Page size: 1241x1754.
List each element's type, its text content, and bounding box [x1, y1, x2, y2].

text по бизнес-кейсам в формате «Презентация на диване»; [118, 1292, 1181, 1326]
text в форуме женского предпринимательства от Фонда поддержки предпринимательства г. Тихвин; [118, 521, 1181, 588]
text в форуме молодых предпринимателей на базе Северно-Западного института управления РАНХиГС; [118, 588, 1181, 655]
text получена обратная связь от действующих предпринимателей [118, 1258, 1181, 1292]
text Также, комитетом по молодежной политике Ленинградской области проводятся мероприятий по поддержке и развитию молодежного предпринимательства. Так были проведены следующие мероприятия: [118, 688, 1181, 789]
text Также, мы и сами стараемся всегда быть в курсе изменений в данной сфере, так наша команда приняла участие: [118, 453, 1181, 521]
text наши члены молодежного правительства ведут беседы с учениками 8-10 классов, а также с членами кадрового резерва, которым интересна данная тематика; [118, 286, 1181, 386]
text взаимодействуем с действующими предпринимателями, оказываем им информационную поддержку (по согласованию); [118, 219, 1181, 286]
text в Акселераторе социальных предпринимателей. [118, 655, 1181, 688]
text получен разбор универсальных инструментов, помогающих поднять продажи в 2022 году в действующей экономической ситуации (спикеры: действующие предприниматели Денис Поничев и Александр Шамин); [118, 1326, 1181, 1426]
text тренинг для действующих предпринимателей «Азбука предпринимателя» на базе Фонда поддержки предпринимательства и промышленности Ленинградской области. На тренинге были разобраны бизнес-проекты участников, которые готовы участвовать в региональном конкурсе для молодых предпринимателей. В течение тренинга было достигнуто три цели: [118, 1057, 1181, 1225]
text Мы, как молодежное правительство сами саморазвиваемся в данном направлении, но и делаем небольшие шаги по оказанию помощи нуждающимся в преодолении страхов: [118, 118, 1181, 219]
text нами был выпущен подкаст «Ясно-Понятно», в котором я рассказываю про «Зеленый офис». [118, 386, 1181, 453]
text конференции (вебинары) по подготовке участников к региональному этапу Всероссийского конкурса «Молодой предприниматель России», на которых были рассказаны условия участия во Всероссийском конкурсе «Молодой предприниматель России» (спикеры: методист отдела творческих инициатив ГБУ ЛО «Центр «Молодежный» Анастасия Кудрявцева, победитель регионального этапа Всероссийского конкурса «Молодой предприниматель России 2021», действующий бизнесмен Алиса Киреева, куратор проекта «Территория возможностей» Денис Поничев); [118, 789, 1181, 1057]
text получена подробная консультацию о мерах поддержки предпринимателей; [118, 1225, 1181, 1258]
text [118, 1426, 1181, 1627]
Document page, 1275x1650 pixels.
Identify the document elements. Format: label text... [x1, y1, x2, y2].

*****

Assignment |
Restate each entry above word for word.

Result |
Page size: 1241x1754.
List each element's type, its text content, and bounding box [x1, y1, x2, y2].

text по бизнес-кейсам в формате «Презентация на диване»; [118, 1292, 1181, 1326]
text в форуме женского предпринимательства от Фонда поддержки предпринимательства г. Тихвин; [118, 521, 1181, 588]
text в форуме молодых предпринимателей на базе Северно-Западного института управления РАНХиГС; [118, 588, 1181, 655]
text получена обратная связь от действующих предпринимателей [118, 1258, 1181, 1292]
text Также, комитетом по молодежной политике Ленинградской области проводятся мероприятий по поддержке и развитию молодежного предпринимательства. Так были проведены следующие мероприятия: [118, 688, 1181, 789]
text Также, мы и сами стараемся всегда быть в курсе изменений в данной сфере, так наша команда приняла участие: [118, 453, 1181, 521]
text наши члены молодежного правительства ведут беседы с учениками 8-10 классов, а также с членами кадрового резерва, которым интересна данная тематика; [118, 286, 1181, 386]
text взаимодействуем с действующими предпринимателями, оказываем им информационную поддержку (по согласованию); [118, 219, 1181, 286]
text в Акселераторе социальных предпринимателей. [118, 655, 1181, 688]
text получен разбор универсальных инструментов, помогающих поднять продажи в 2022 году в действующей экономической ситуации (спикеры: действующие предприниматели Денис Поничев и Александр Шамин); [118, 1326, 1181, 1426]
text тренинг для действующих предпринимателей «Азбука предпринимателя» на базе Фонда поддержки предпринимательства и промышленности Ленинградской области. На тренинге были разобраны бизнес-проекты участников, которые готовы участвовать в региональном конкурсе для молодых предпринимателей. В течение тренинга было достигнуто три цели: [118, 1057, 1181, 1225]
text Мы, как молодежное правительство сами саморазвиваемся в данном направлении, но и делаем небольшие шаги по оказанию помощи нуждающимся в преодолении страхов: [118, 118, 1181, 219]
text нами был выпущен подкаст «Ясно-Понятно», в котором я рассказываю про «Зеленый офис». [118, 386, 1181, 453]
text конференции (вебинары) по подготовке участников к региональному этапу Всероссийского конкурса «Молодой предприниматель России», на которых были рассказаны условия участия во Всероссийском конкурсе «Молодой предприниматель России» (спикеры: методист отдела творческих инициатив ГБУ ЛО «Центр «Молодежный» Анастасия Кудрявцева, победитель регионального этапа Всероссийского конкурса «Молодой предприниматель России 2021», действующий бизнесмен Алиса Киреева, куратор проекта «Территория возможностей» Денис Поничев); [118, 789, 1181, 1057]
text получена подробная консультацию о мерах поддержки предпринимателей; [118, 1225, 1181, 1258]
text [118, 1426, 1181, 1627]
Document page, 1275x1650 pixels.
Identify the document elements. Format: label text... [x1, y1, x2, y2].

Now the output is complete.